Preferential usage of TRV and TRJ repertoires in healthy individuals

To reveal TRV and TRJ usage in whole TCR transcripts, the occurrence frequency of USRs bearing respective TRV or TRJ were calculated (Figs. 1 and 2). Preferential usage in several TRAV genes was observed in TRAV2 (11S1, nomenclature by Arden et al. [28]), TRAV9-2 (AV21S1), TRAV13-1 (AV8S1) and TRAV21 (AV23S1). These preferential usages were similar to a previous result obtained using a hybridization-based quantitation assay [6]. Several TRBV genes were abundantly used in the TRBV repertoire. The top three TRBV29-1 (BV4S1 by Arden), TRBV20-1 (BV2S1) and TRBV28 (BV3S1) accounted for approximately one third of the total sequence reads. This was similar to results from our previous study using the microplate hybridization assay (MHA) [6]. Gene usage varied considerably among the TRBJ genes.

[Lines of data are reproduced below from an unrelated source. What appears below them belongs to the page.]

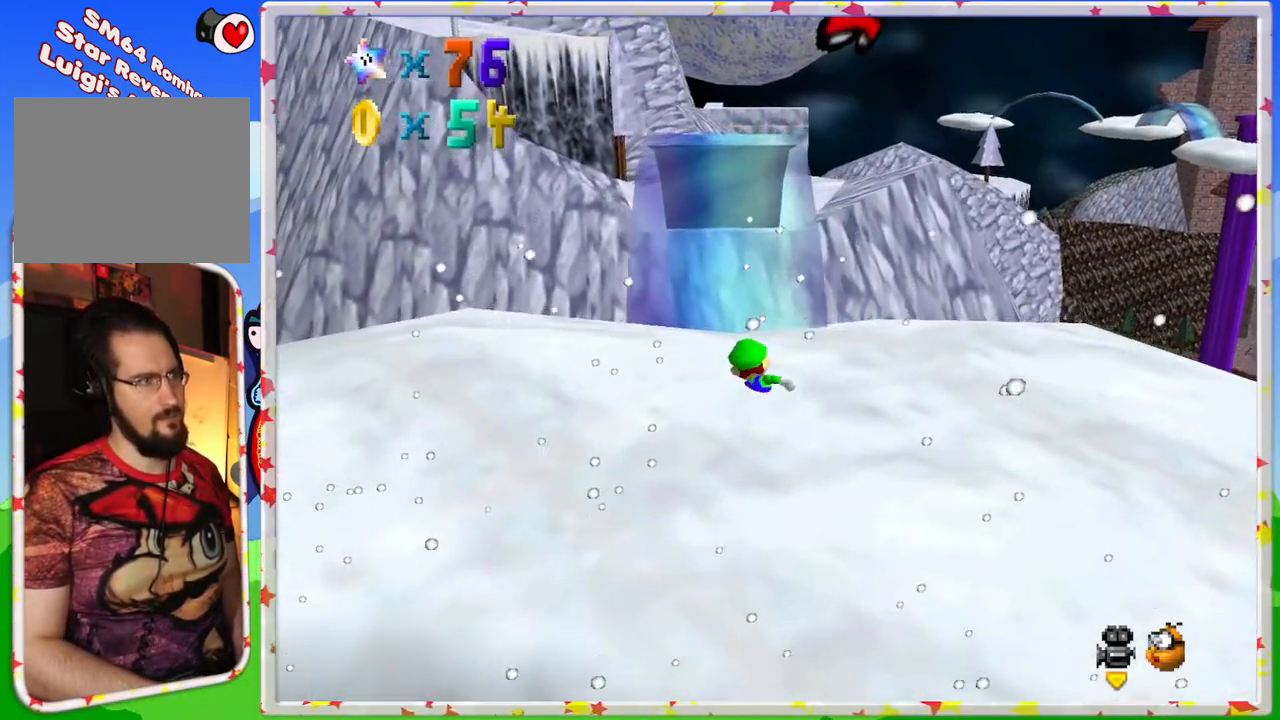
{"buttons": ["A"], "left_stick": "up", "events": [[217, "A", "down"]]}
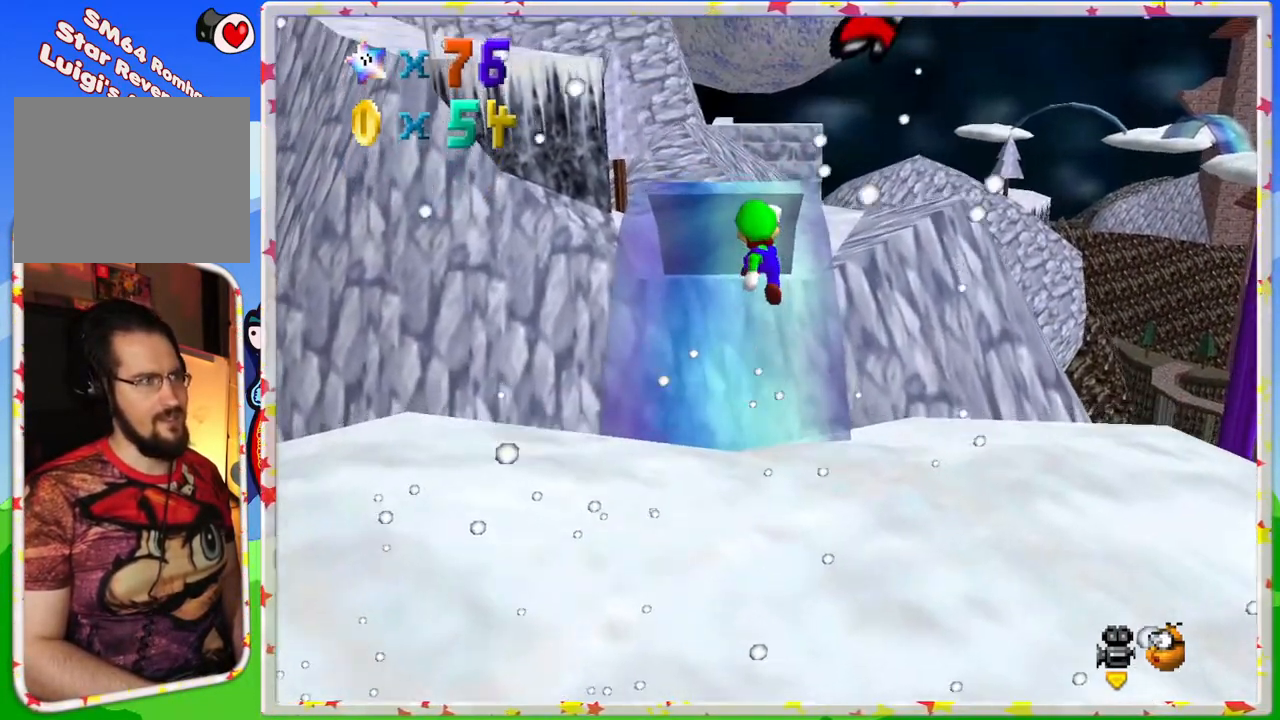
{"buttons": [], "left_stick": "up", "events": [[100, "A", "up"], [283, "C_RIGHT", "down"], [383, "C_RIGHT", "up"]]}
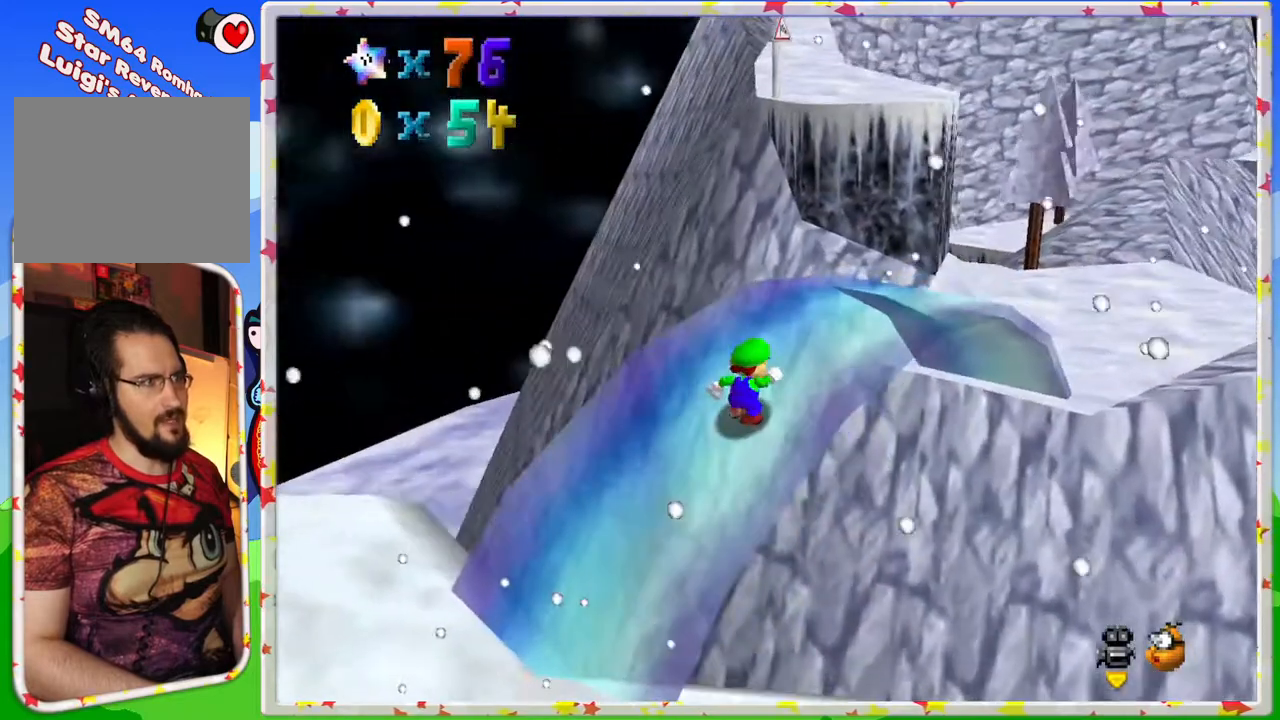
{"buttons": [], "left_stick": "up-right", "events": [[17, "left_stick", "up-right"]]}
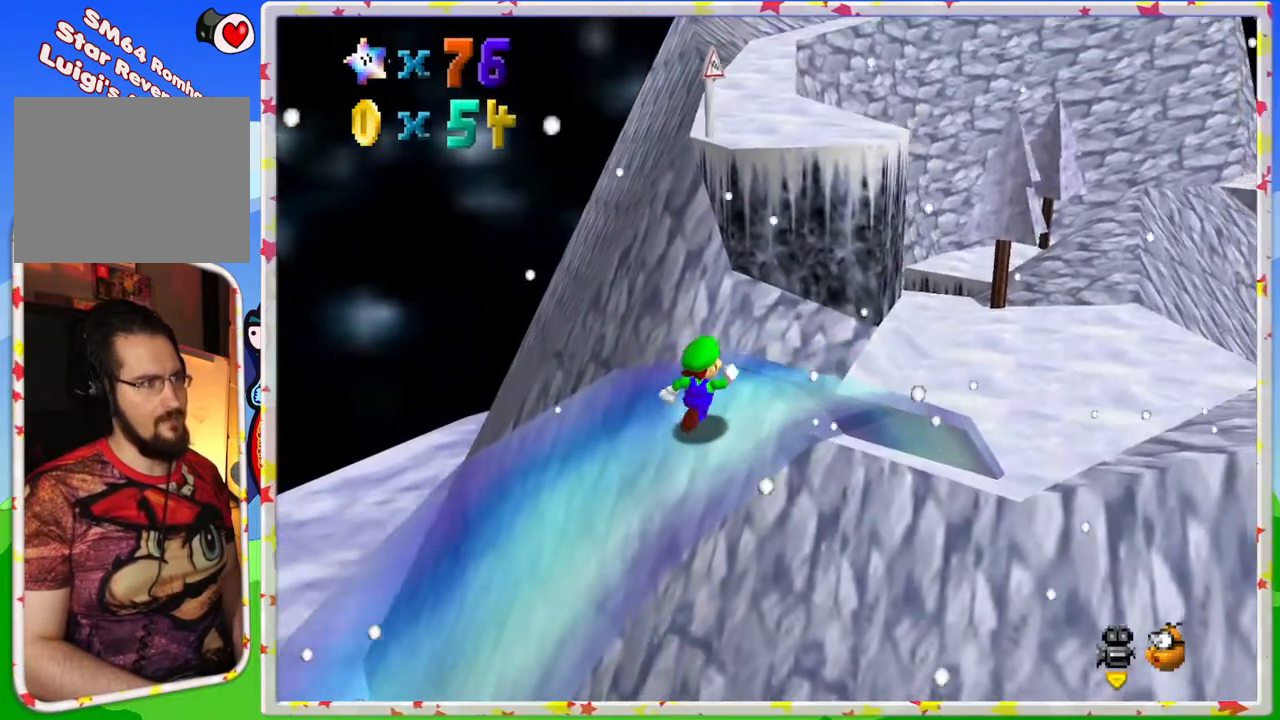
{"buttons": ["A", "Z"], "left_stick": "up", "events": [[300, "left_stick", "up"], [383, "Z", "down"], [400, "A", "down"]]}
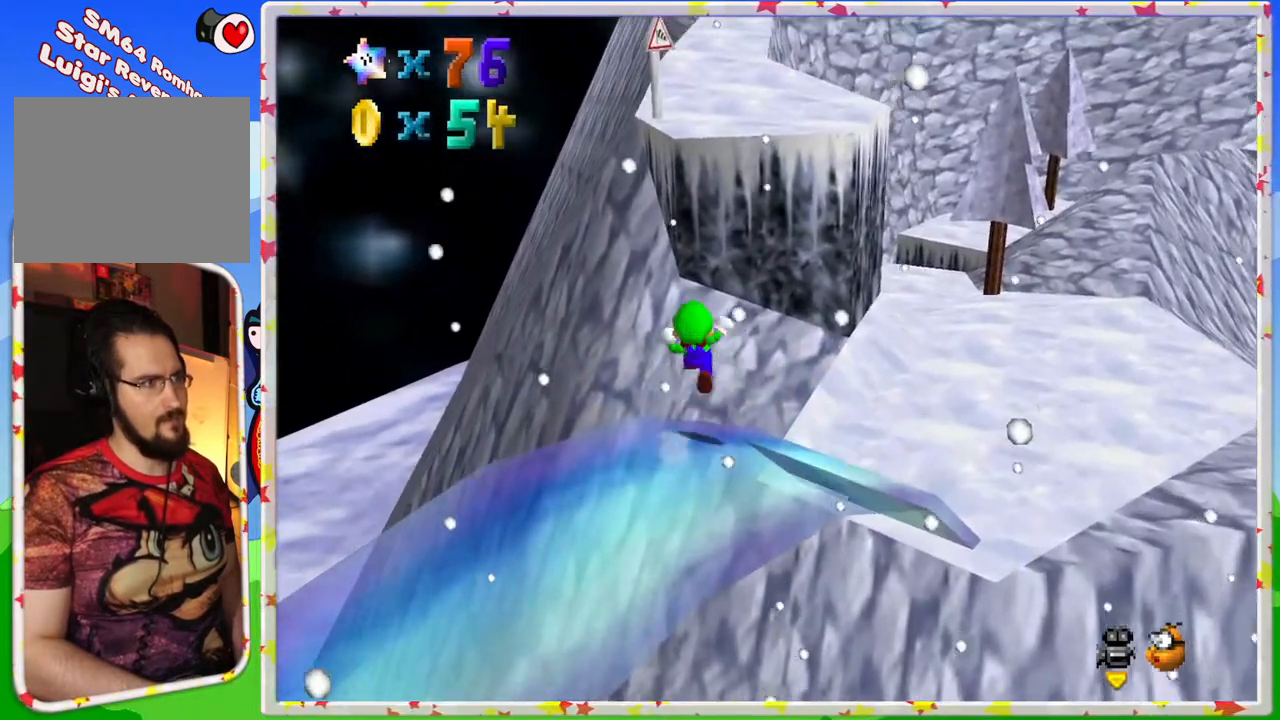
{"buttons": ["A", "Z"], "left_stick": "right", "events": [[217, "left_stick", "right"]]}
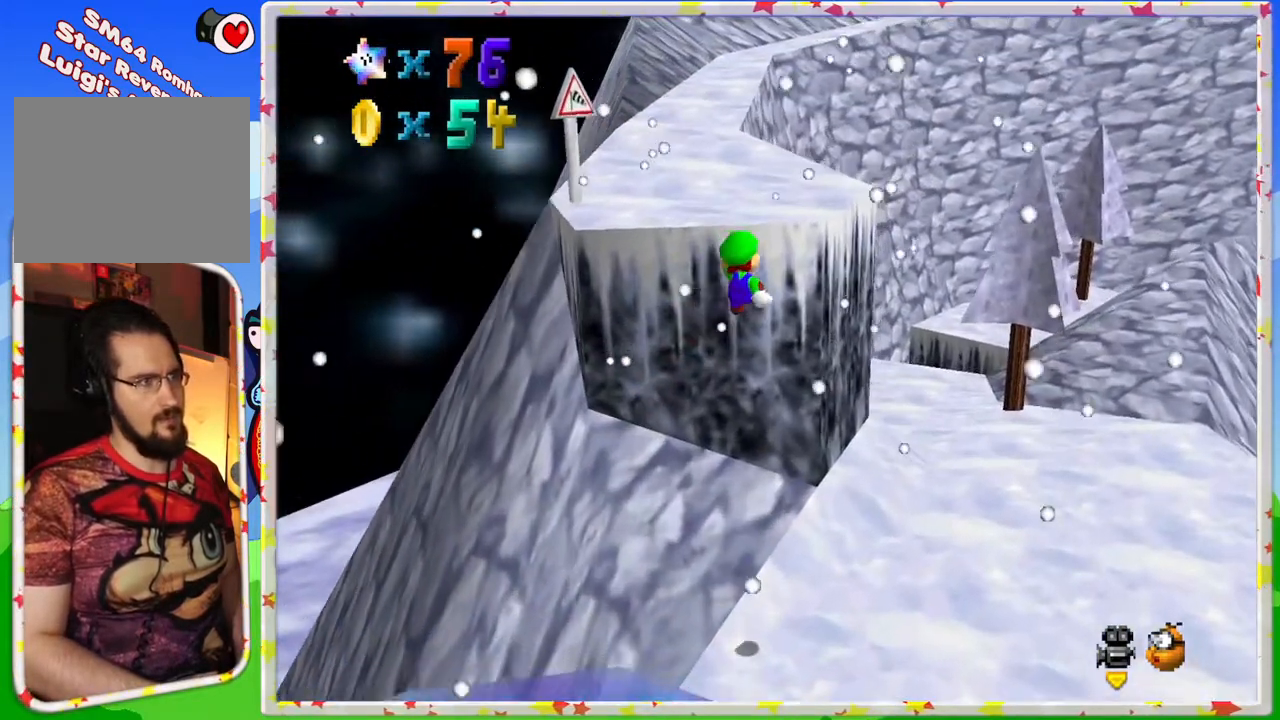
{"buttons": ["A"], "left_stick": "up-right", "events": [[117, "Z", "up"], [133, "A", "up"], [167, "left_stick", "up"], [217, "A", "down"], [450, "left_stick", "up-right"]]}
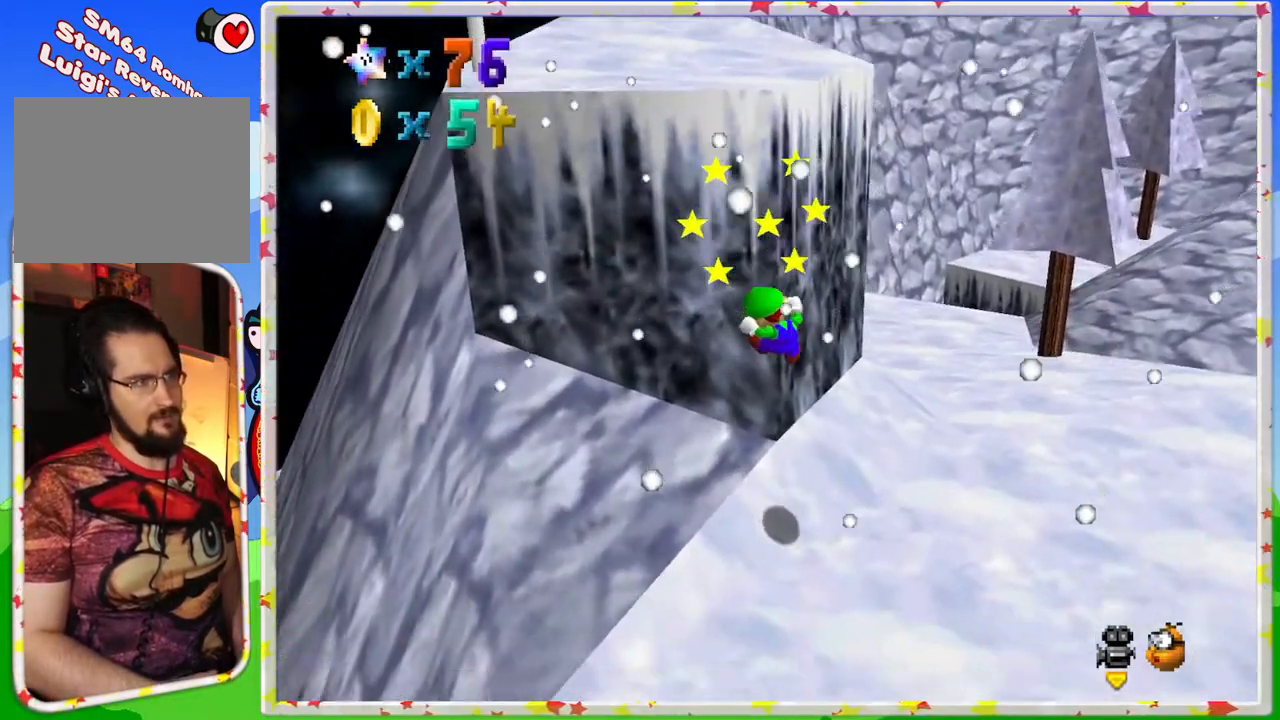
{"buttons": [], "left_stick": "down-right", "events": [[100, "left_stick", "up"], [167, "A", "up"], [317, "left_stick", "right"], [350, "C_RIGHT", "down"], [450, "C_RIGHT", "up"], [483, "left_stick", "down-right"]]}
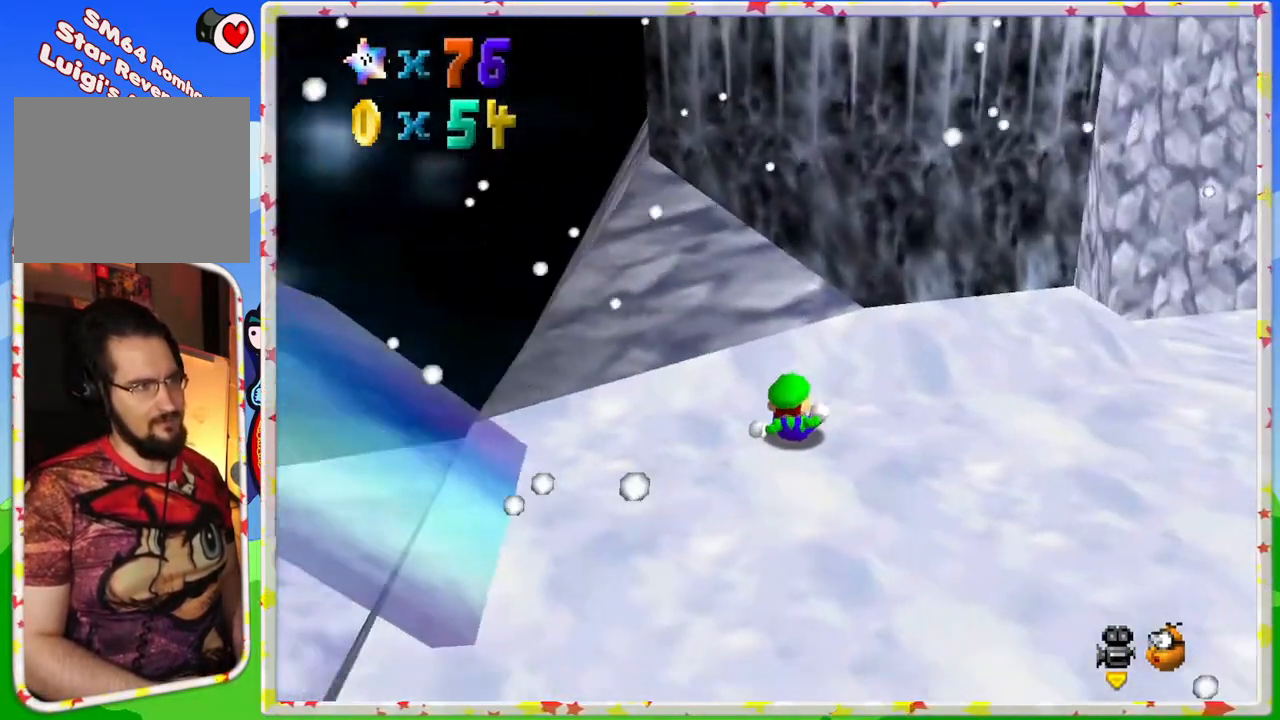
{"buttons": [], "left_stick": "down-right", "events": []}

TRBJ2-1 and TRBJ 2–7 were highly expressed while the expressions of TRBJ1-3, TRBJ1-4, TRBJ1-6, TRBJ2-4 and TRBJ2-6 were low. Next, to examine if the preferential usage of TRV and TRJ are due to peripheral selection, we compared usages of TCR between in-frame and out-of-frame reads (Additional file 1: Figure S3). As a whole, we observed little difference in the usages of TRAV, TRAJ, TRBV and TRBJ between in-frame and out-of-frame reads. On the other hand, particularly TRAV26-2, TRAJ4, TRAJ37, TRBV23-1, TRBJ1-4 and TRBJ2-2 were more frequently used in out-of-frame reads than in-frame reads.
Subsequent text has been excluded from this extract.